Эриду опять поклонился и поблагодарил свою новую хозяйку по-аккадски, назвав ее “нин”, что значило сразу “госпожа” и жрица”. Я заметил, что он начал относиться к Поликсене уважительно, но с явственным покровительственным оттенком. Это меня порадовало.
Когда мы вернулись домой, Поликсена наконец-то поприветствовала отца, как следовало; а потом, извинившись, взялась хлопотать о новом рабе. Она отвела его мыться, а сама тем временем нашла ему чистое платье. Моя жена подобрала для Эриду короткий хитон, набедренную повязку и темно-красные штаны из хорошей домашней крашенины.
Вид этих штанов чем-то поразил меня… и когда Эриду переоделся и снова вышел к хозяевам, я понял, что эта одежда была сшита на высокого мужчину. Уж конечно, не на Критобула или кого-нибудь из его помощников!
Потом Ариадна увела раба кормить на кухню. А мне не терпелось поговорить с женой - меня осенила очень неприятная догадка.

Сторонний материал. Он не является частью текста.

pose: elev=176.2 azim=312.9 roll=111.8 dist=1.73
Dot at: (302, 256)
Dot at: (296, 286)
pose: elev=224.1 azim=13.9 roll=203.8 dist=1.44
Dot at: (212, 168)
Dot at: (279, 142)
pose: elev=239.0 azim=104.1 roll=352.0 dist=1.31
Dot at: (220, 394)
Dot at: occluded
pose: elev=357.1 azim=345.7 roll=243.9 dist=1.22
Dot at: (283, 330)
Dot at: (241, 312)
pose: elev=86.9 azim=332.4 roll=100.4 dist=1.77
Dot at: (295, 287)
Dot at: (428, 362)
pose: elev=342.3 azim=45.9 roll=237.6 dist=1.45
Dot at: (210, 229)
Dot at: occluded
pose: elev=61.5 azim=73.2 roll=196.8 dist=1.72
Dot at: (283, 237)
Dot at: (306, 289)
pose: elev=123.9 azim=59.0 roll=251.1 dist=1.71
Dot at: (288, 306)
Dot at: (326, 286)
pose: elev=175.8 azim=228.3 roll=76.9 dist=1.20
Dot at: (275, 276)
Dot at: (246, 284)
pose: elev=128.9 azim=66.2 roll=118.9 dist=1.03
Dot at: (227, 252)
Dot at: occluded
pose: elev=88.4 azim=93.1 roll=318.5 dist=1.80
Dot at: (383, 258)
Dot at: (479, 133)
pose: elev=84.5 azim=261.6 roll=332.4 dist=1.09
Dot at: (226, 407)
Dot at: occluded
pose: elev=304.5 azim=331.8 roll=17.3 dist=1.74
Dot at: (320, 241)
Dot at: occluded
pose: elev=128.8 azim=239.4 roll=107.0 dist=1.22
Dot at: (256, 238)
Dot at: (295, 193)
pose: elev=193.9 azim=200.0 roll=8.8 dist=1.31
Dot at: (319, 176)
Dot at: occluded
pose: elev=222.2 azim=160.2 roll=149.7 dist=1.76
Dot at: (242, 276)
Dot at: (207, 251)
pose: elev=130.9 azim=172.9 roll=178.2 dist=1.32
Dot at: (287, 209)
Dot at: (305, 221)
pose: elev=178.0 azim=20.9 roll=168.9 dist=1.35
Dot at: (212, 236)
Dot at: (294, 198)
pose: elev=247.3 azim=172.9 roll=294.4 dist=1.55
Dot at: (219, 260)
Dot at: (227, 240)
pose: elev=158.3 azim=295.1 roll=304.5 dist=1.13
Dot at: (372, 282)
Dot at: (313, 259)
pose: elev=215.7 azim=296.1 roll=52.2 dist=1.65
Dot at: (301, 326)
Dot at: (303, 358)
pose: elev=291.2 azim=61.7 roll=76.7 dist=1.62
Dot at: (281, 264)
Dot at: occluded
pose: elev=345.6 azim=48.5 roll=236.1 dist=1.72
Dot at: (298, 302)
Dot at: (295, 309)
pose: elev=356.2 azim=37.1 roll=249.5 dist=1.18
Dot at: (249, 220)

- Поликсена, скажи мне… твои братья еще приезжают домой? - спросил я, когда мы остались вдвоем.
- Тихо ты!
Поликсена вздрогнула и подалась ко мне, точно хотела зажать рот ладонью; и только почтительность к мужу удержала ее.
- Отцу не понравится, что ты такое спрашиваешь… зачем тебе это знать? - воскликнула она. Ее ноздри опять затрепетали, как у лани.
Я уверился в своих подозрениях.
- Мне это нужно знать, и ты сама все понимаешь, - тихо ответил я; и взял ее за руку. - Если не хочешь, чтобы отец услышал, пойдем в спальню.
Поликсена поколебалась; потом кивнула, поправив уложенные узлом волосы. Мы удалились в нашу комнату, и я закрыл дверь.
- Ну, так что?..
- Да, Варазе и Фарнак бывают здесь, - быстро проговорила Поликсена, избегая глядеть на меня. Она покраснела. - Они мои братья! Чем это оскорбляет тебя?..
Я надвинулся на нее, и моя жена отступила.
- И с тех пор, как мы поженились, они ни разу не возвращались? Может быть, когда мы с Критобулом были в отъезде? А может быть, твоя мать пишет им?..
Глаза Поликсены загорелись. Теперь она посмотрела мне прямо в лицо.
- Фарнак был здесь без тебя, - сказала она. - Отец не знает, и не нужно, чтобы он знал! Фарнак мой единоутробный брат, он единственный сын у моей матери, как ты - у своей! Неужели это тебе непонятно?
Я стоял будто оглушенный, опустив руки.
- Так ты лгала мне…
Поликсена резко рассмеялась.
- Я лгала? И не думала! Я не сказала тебе о приезде брата, но ведь ты и не спрашивал! Неужели тебе нужно знать все, даже чужие тайны, Питфей?